Written task 1
Echo the TVC Skyshop article word for word from "TVC Skyshop was" up to and including "50 lakh customers.".
Written task 2
In the article on TVC Skyshop, list every amount of money given in rupees.

Extract to read
During the pilot stage, TVC Skyshop is running “very low cost and very low risk” operations.

“It is difficult to estimate demand in a new region because every country has its own culture and market environment. This is a pilot foray and if it works well we will expand further,” said Raj Halve, Operating Partner at Samara Capital, which is one of the investors into TVC Skyshop.
 

“Though in terms of population the region is very small but given its high per capita income, in terms of potential it could be extremely big” Halve added.

TVC Skyshop was started in 2000 by Vinod Agarwal, and received investment from private equity firm Samara Capital in 2007. In August this year, private equity investor Morpheus Capital invested Rs 42 crore into the company. Morpheus also invested an additional Rs 10 crore in TVC Skyshop in October. The company currently has more than 50 lakh customers.

TVC Skyshop had reported revenue of Rs 69 crore for January-March 2013, up 80% on-year, and the company says it is currently valued at Rs 500 crore.

The company chose West Asia for its first overseas destination due to various reasons such as low costs, especially for delivery, and high penetration and usage of credit cards.

The pilot project in West Asia has received an “interesting” response, Halve said.

“Every market has its own nuances. Electronics have had a very big start, but in the gulf they are very particular about their electronics so we have had to tweak our communication of the product a little bit to communicate better. TVC's herbal cosmetics range will be launched later once we have all the necessary approvals. But overall the response has been very positive,” he said.

Even as TVC Skyshop gears to expand its footprint overseas, some other virtual retailers say catering to markets outside India is a “different ball game all together”.

Narasimha Jayakumar, chief operating officer and business head, e-commerce at Homeshop18 believes that an overseas expansion may not be financially viable for an Indian virtual retailer.

“Selling abroad requires a deep domain understanding because demands of consumers overseas are very different from those in India. It’s a niche segment as the designs and requirements of foreign buyers are different, the trends in those countries are different and even the regulatory challenges are different,” Jayakumar said.

While he agrees that there is a huge demand from the West Asian countries, especially during festive season, he believes there is a huge potential in the domestic market itself and Homeshop18 is unlikely to look at an overseas expansion anytime in the near future.

Separately, Halve said he does not see need for TVC Skyshop to raise any further funding, unless the company decides to look at an acquisition, which is unlikely in the near future.

Provided information
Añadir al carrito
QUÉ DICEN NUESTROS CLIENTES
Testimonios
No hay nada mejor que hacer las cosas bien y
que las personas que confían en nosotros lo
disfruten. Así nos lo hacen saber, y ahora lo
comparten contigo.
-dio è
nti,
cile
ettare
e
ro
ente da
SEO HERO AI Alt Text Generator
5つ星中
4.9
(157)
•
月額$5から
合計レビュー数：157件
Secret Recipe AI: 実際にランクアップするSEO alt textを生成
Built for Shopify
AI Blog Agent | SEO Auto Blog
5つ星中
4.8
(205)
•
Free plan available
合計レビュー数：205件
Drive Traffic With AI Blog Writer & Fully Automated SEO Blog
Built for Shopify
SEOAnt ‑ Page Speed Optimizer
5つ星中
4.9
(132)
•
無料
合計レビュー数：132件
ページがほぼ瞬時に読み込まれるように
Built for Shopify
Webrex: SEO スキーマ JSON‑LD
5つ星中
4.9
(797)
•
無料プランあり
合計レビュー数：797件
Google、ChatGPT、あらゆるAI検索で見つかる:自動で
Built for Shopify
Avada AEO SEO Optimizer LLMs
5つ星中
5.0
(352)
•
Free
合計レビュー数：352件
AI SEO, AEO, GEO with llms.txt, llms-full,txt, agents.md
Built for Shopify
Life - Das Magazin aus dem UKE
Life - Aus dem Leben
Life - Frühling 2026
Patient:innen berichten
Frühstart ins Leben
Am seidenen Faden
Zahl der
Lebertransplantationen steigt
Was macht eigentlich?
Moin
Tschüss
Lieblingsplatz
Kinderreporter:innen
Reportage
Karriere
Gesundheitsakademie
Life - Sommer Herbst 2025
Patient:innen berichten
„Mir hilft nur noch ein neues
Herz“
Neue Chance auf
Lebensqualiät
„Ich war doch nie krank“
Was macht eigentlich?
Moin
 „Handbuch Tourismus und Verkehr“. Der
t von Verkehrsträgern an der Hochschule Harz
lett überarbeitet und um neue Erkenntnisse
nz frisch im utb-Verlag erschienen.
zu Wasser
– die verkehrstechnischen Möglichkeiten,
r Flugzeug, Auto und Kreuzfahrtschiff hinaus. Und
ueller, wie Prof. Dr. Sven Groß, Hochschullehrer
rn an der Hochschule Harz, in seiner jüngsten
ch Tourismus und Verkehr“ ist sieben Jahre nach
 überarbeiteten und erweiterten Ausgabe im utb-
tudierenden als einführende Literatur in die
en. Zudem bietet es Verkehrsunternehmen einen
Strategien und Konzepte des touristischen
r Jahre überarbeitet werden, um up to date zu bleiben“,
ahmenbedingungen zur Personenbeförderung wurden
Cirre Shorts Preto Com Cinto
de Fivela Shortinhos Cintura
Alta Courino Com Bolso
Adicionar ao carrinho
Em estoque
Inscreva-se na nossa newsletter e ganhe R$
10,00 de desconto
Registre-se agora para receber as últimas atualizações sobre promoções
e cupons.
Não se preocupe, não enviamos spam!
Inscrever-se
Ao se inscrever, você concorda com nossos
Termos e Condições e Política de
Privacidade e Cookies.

Response area 1
TVC Skyshop was started in 2000 by Vinod Agarwal, and received investment from private equity firm Samara Capital in 2007. In August this year, private equity investor Morpheus Capital invested Rs 42 crore into the company. Morpheus also invested an additional Rs 10 crore in TVC Skyshop in October. The company currently has more than 50 lakh customers.

Response area 2
Rs 42 crore
Rs 10 crore
Rs 69 crore
Rs 500 crore